== Passage ==

Ran a test on semi-dedicated versus reverse proxies today as far as the number of appearances in a sample is concerned. The result:

Sample size: 451507 lines of log (just posting), 16 proxies in total, 150 threads

10 Semi-dedicated proxies:
--
excluded lowest fail count: 286
excluded highest fail count: 10455 (sic!)
--
average fail count excluding extremes: 1145 entries in log per proxy

5 Reverse proxy ports:
average fail (no extremes exluded possible): 998 entries in log per proxy

1 Dedicated proxy (accidentailly left on):
416 entries in log

Conclusion: It seems reverse proxy quality is almost similar to shared proxies. The 10k fail proxy is getting reported, this has to be worse even than public proxies :P. Couldn't do my private proxies due to a migration, but based on the previous results I would think they will get much better results if not every time, then at least in average.

What do you think?

== Provided information ==
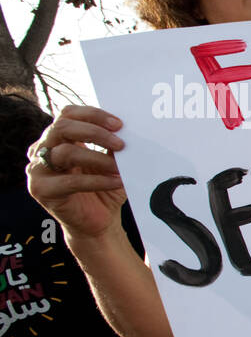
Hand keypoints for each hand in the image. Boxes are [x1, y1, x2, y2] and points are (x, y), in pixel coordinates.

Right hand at [26, 105, 126, 239]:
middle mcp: (43, 150)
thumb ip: (112, 146)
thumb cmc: (104, 189)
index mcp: (58, 138)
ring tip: (119, 167)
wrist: (98, 222)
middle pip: (62, 127)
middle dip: (95, 132)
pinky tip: (117, 182)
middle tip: (121, 143)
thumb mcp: (111, 163)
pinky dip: (98, 181)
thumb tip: (125, 129)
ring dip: (98, 159)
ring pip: (65, 153)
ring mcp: (38, 170)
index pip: (68, 114)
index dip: (92, 115)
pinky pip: (71, 181)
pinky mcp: (42, 190)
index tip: (119, 124)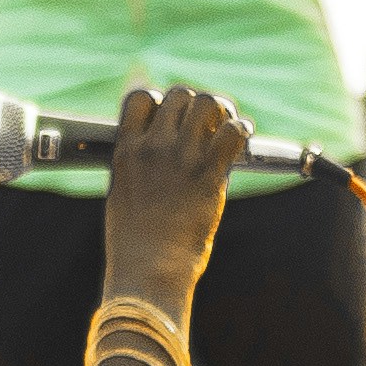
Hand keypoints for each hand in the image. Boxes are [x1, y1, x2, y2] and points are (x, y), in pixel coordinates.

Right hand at [98, 84, 247, 321]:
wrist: (147, 270)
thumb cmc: (134, 245)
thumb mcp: (121, 197)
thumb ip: (136, 170)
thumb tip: (154, 164)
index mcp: (126, 151)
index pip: (140, 97)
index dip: (160, 101)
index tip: (171, 116)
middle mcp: (153, 147)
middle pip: (179, 95)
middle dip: (196, 106)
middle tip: (207, 125)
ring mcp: (181, 157)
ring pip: (208, 103)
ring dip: (221, 112)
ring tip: (225, 129)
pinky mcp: (209, 174)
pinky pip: (233, 131)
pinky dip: (241, 131)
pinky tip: (243, 140)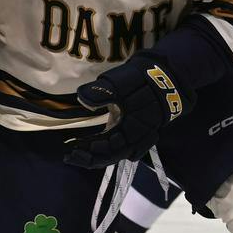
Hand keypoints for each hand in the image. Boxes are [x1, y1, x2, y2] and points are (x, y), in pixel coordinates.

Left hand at [63, 54, 183, 168]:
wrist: (163, 75)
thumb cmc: (141, 80)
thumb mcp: (119, 83)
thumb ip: (100, 93)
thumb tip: (82, 99)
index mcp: (131, 131)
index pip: (108, 153)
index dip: (89, 155)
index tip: (71, 151)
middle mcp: (134, 137)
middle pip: (110, 156)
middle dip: (89, 157)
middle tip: (69, 154)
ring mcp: (135, 134)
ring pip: (114, 152)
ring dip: (95, 153)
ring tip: (76, 149)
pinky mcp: (132, 127)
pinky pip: (118, 145)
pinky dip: (104, 147)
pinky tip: (90, 145)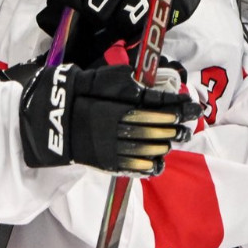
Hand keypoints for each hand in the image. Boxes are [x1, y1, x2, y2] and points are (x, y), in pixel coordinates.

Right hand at [18, 64, 199, 176]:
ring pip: (145, 149)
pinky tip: (157, 164)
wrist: (58, 117)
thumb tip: (159, 88)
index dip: (174, 111)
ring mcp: (112, 147)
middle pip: (153, 131)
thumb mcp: (112, 80)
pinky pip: (133, 166)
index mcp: (121, 107)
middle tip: (184, 130)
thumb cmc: (86, 93)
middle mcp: (118, 128)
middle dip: (171, 131)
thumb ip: (136, 86)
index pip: (155, 109)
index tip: (188, 110)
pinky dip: (148, 166)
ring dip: (162, 147)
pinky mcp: (107, 162)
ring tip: (170, 144)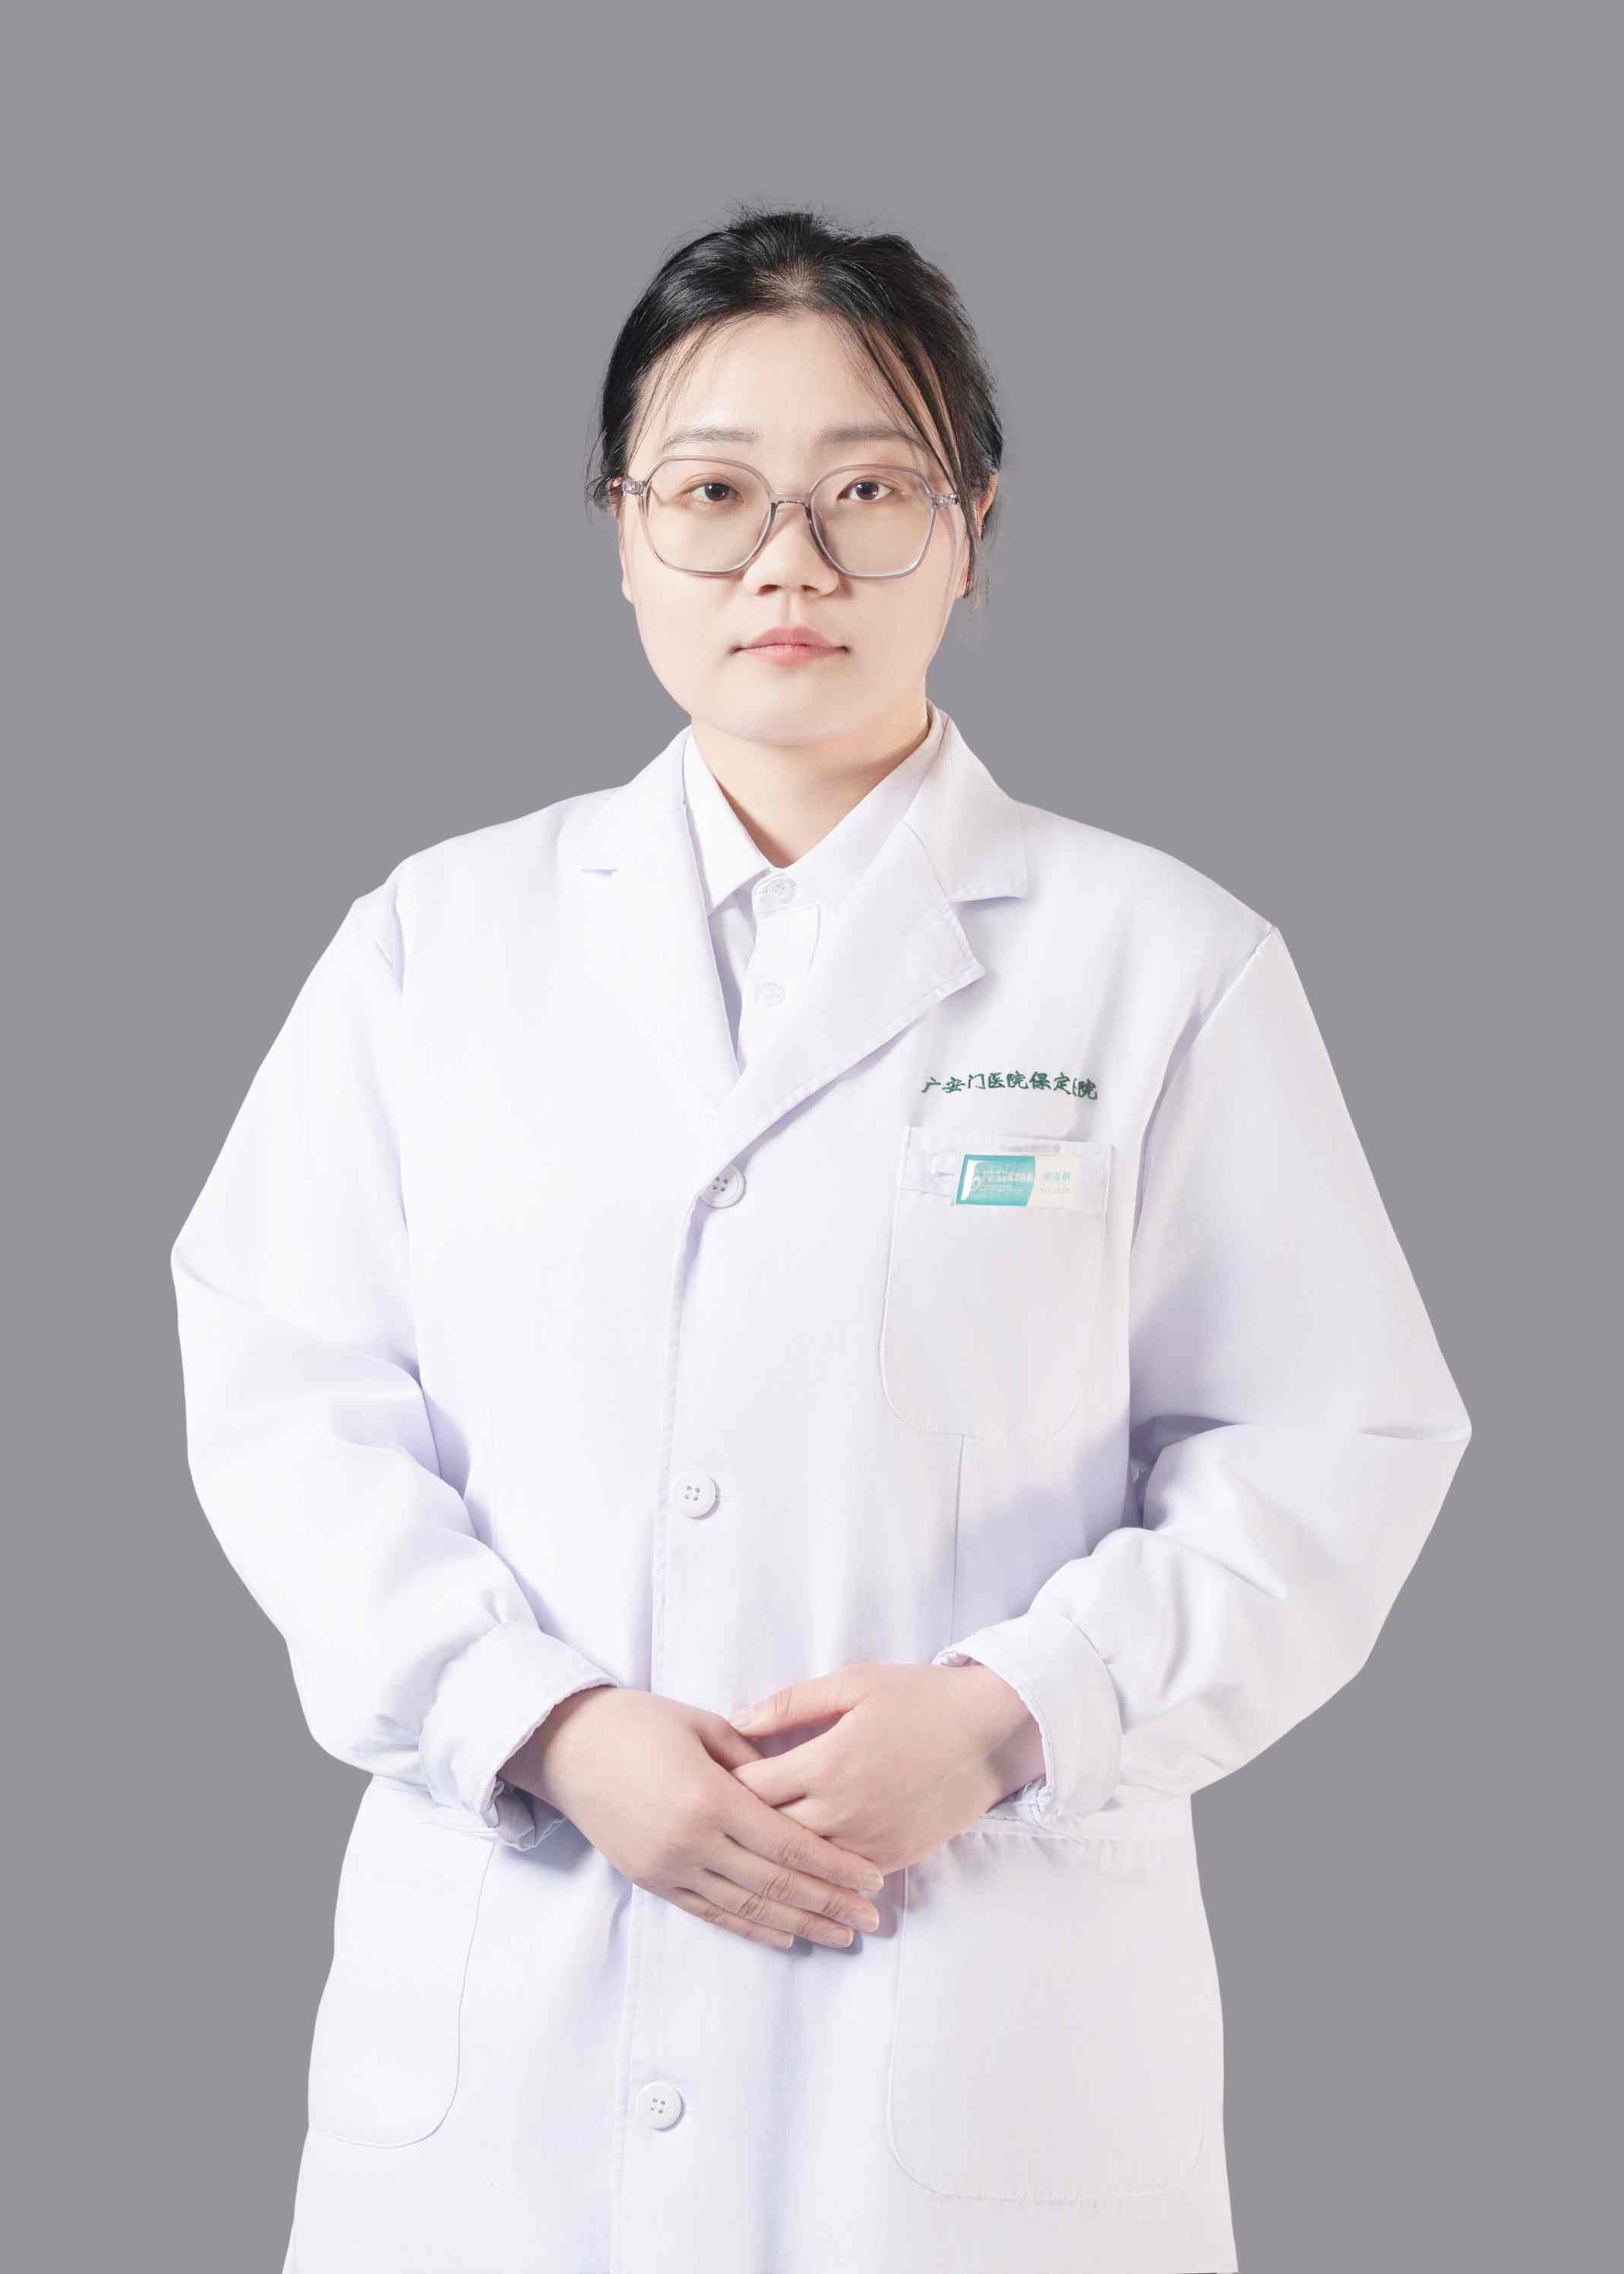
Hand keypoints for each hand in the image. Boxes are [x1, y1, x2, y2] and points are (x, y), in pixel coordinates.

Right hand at [499, 1687, 887, 1952]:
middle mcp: (690, 1841)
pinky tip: (785, 1936)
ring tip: (840, 1935)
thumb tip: (800, 1781)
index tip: (874, 1879)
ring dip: (799, 1924)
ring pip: (747, 1907)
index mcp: (709, 1797)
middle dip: (829, 1902)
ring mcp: (669, 1867)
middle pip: (775, 1883)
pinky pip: (711, 1913)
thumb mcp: (704, 1725)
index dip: (835, 1866)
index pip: (787, 1843)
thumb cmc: (640, 1723)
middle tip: (873, 1918)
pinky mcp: (652, 1881)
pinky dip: (752, 1928)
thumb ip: (754, 1758)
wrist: (567, 1747)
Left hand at [724, 1660, 1045, 1875]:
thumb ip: (791, 1704)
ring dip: (777, 1852)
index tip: (716, 1779)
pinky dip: (818, 1869)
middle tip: (722, 1815)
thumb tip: (738, 1720)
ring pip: (801, 1862)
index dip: (728, 1784)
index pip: (751, 1789)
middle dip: (743, 1823)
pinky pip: (840, 1874)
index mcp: (825, 1763)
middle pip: (769, 1831)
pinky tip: (802, 1861)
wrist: (989, 1732)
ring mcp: (868, 1841)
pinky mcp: (893, 1858)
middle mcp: (841, 1811)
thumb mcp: (853, 1683)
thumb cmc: (919, 1698)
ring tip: (753, 1842)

== What to do ==
A. How many lines of log made up the sample in the proxy test post?
B. Extract the portion of the proxy test post starting with "1 Dedicated proxy" and going on through "do you think?".
The material stands apart from the proxy test post.

== Exercise responses ==
A. 451507 lines of log.

B.
1 Dedicated proxy (accidentailly left on):
416 entries in log

Conclusion: It seems reverse proxy quality is almost similar to shared proxies. The 10k fail proxy is getting reported, this has to be worse even than public proxies :P. Couldn't do my private proxies due to a migration, but based on the previous results I would think they will get much better results if not every time, then at least in average.

What do you think?